■ **EXERCISE DIRECTIONS**
An exact repetition of every entry, with no images, is the required answer.

Records from a data source:
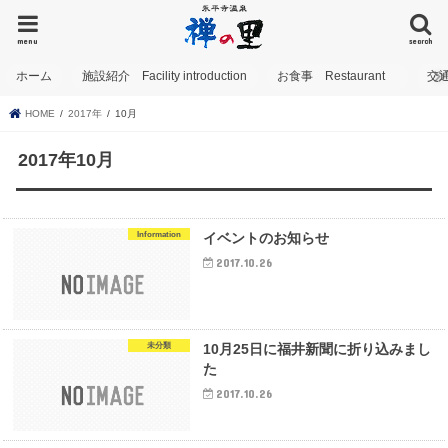
menu
search
ホーム
施設紹介 Facility introduction
お食事 Restaurant
交
HOME
2017年
10月
2017年10月
Information
イベントのお知らせ
2017.10.26
未分類
10月25日に福井新聞に折り込みまし
た
2017.10.26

■ **SOLVED PROBLEM**
menu
search
ホーム
施設紹介 Facility introduction
お食事 Restaurant
交
HOME
2017年
10月
2017年10月
Information
イベントのお知らせ
2017.10.26
未分類
10月25日に福井新聞に折り込みまし
た
2017.10.26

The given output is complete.